■ Stored data:
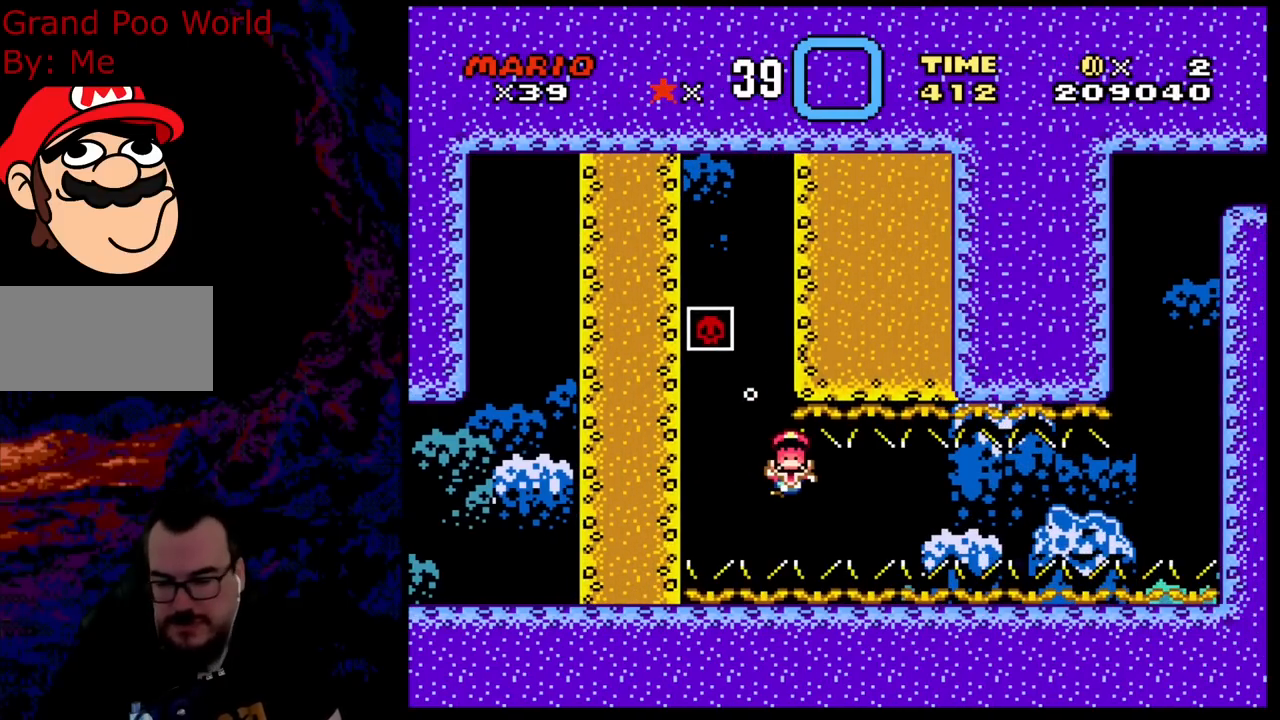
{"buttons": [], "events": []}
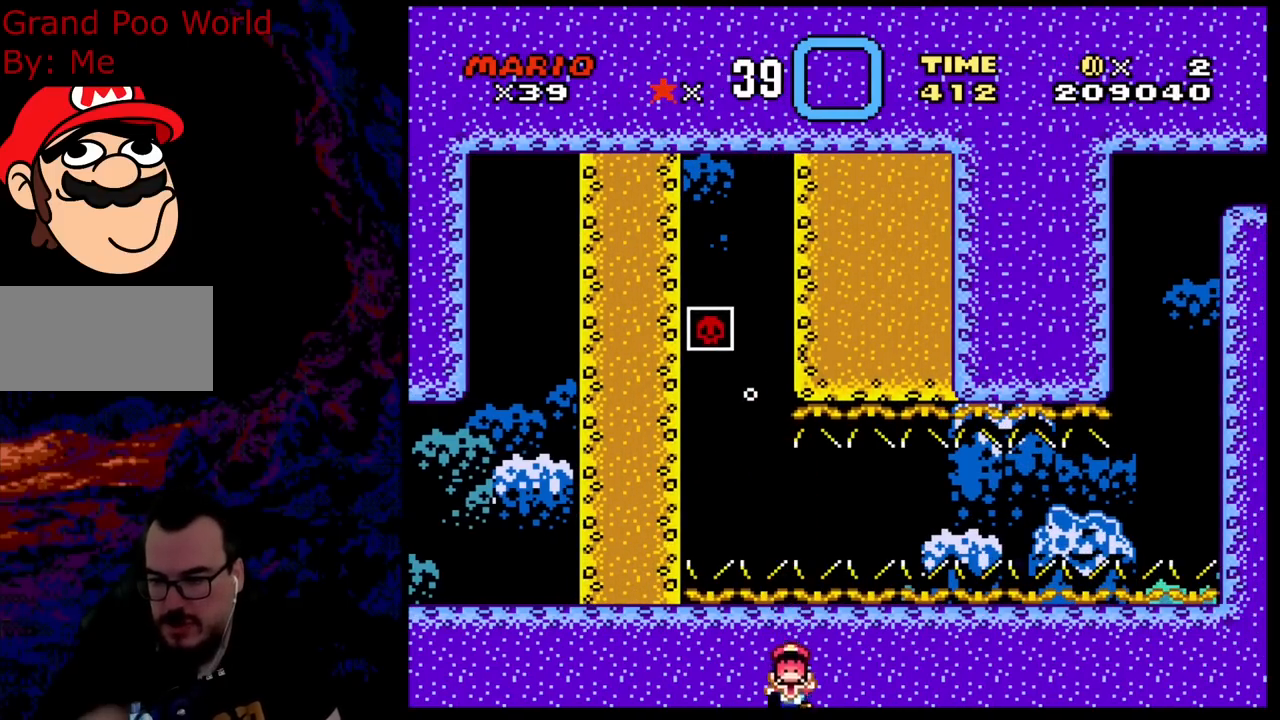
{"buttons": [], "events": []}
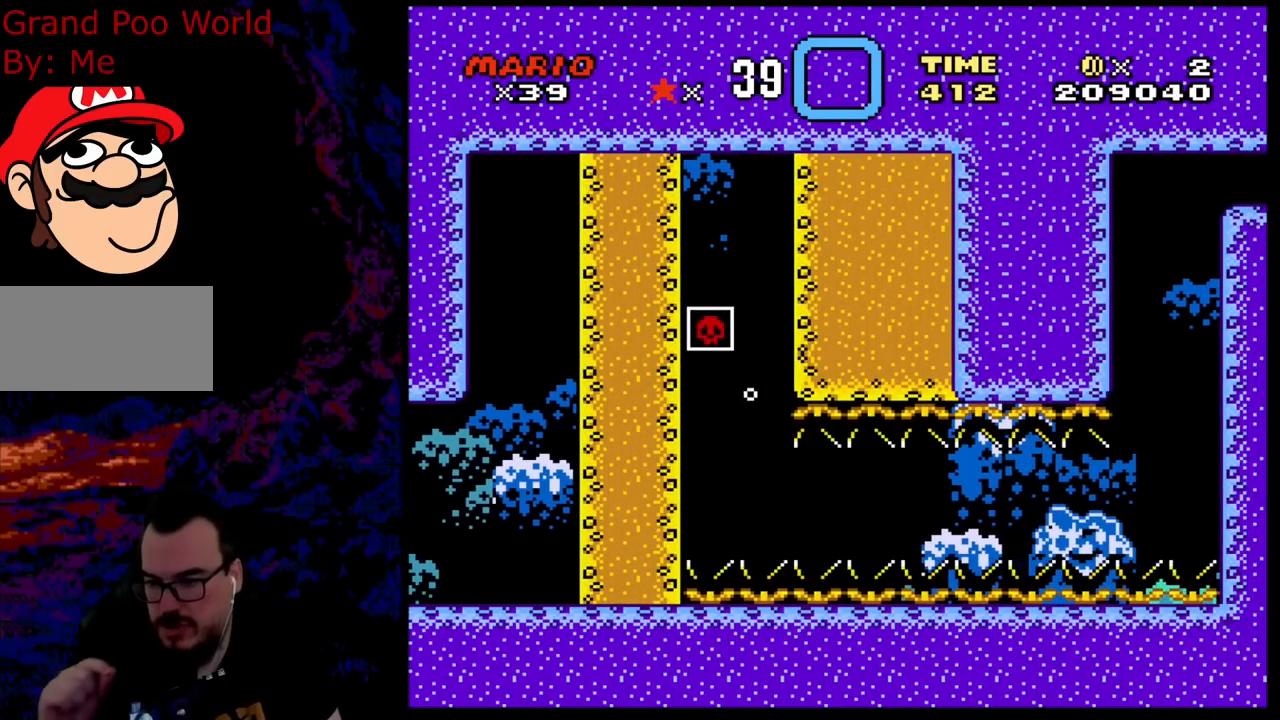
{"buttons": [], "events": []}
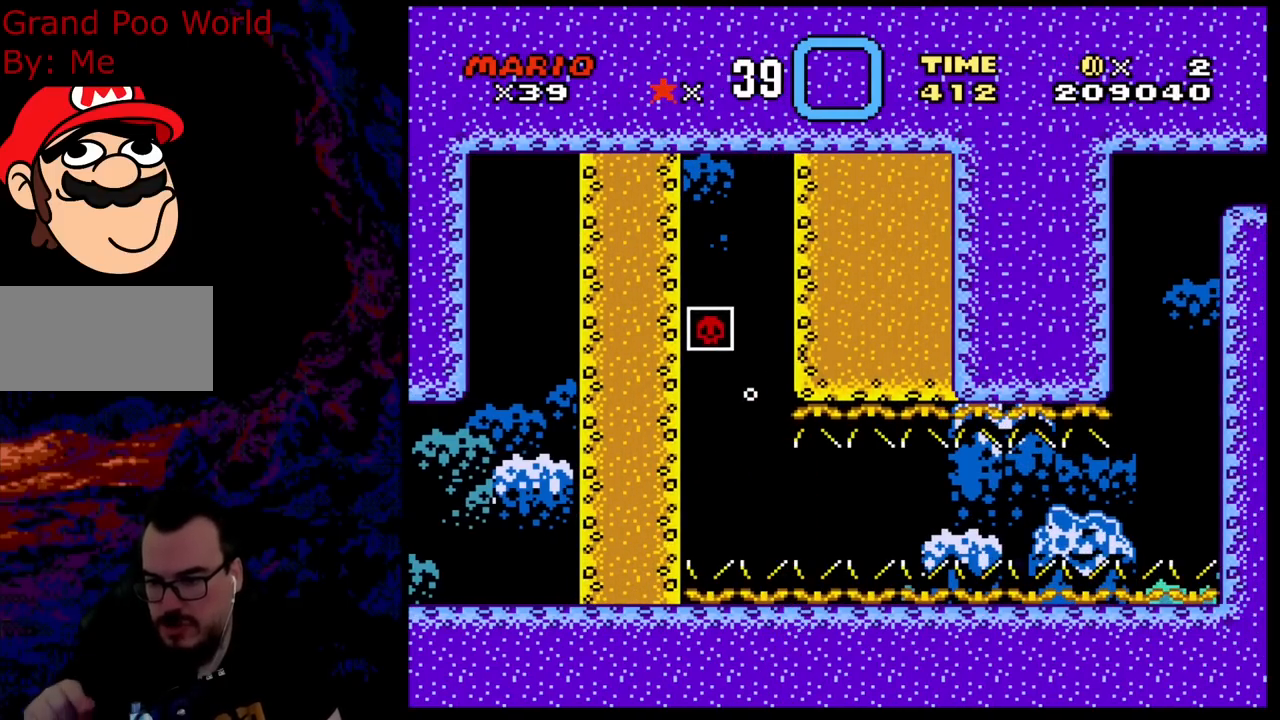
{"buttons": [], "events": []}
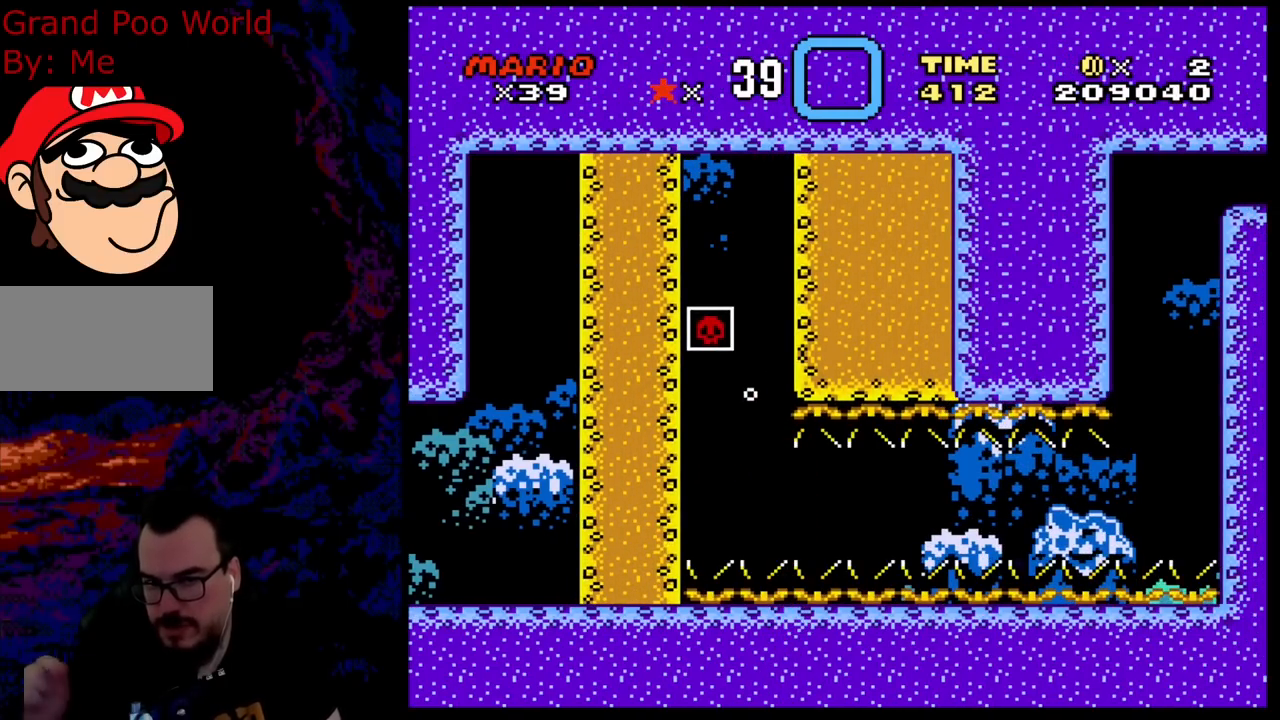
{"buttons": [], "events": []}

---

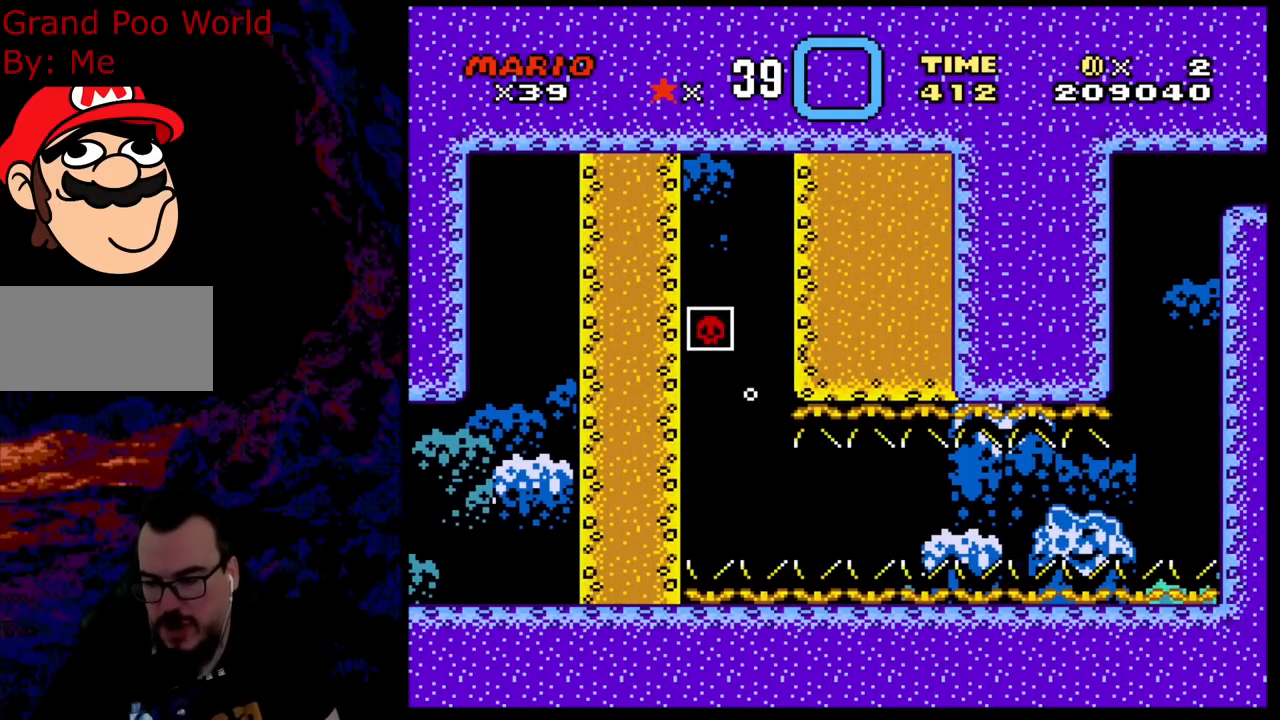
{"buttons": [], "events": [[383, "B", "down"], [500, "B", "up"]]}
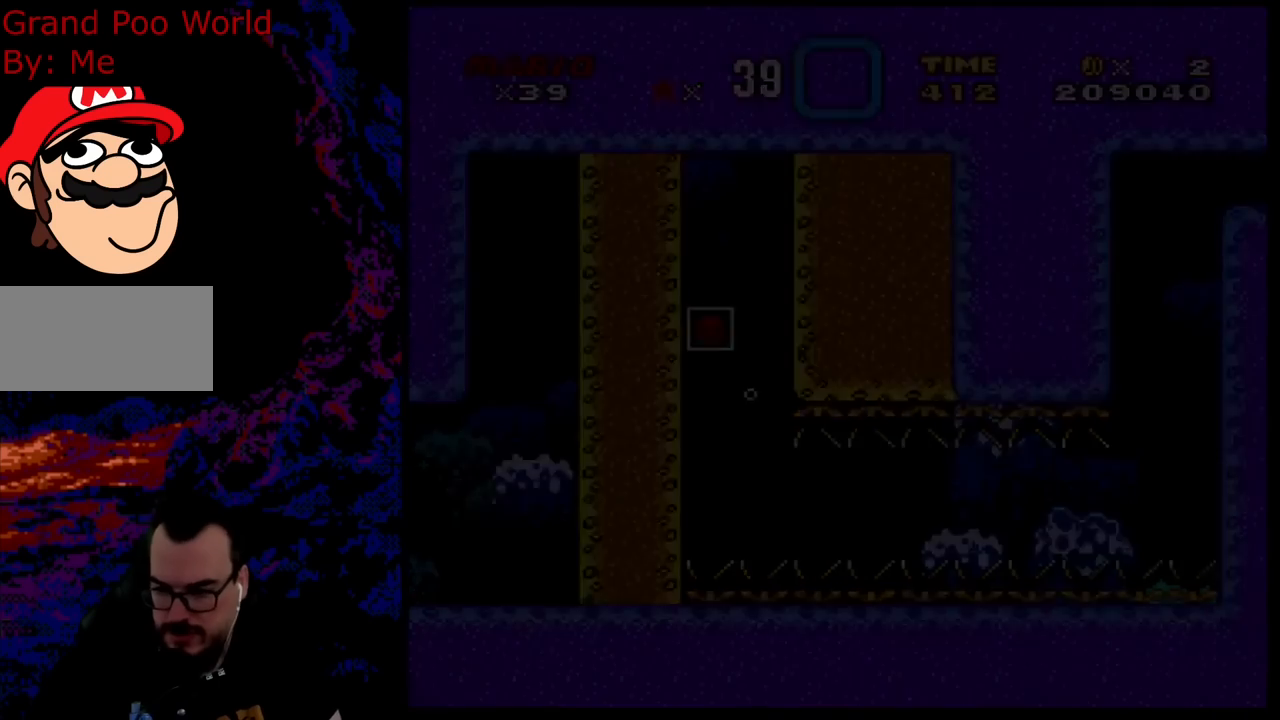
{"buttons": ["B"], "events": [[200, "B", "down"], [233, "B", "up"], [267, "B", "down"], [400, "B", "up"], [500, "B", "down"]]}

■ About this task: Gather every line from the listing above in which "down" appears, and copy those lines.

■ Task output:
{"buttons": [], "events": [[383, "B", "down"], [500, "B", "up"]]}
{"buttons": ["B"], "events": [[200, "B", "down"], [233, "B", "up"], [267, "B", "down"], [400, "B", "up"], [500, "B", "down"]]}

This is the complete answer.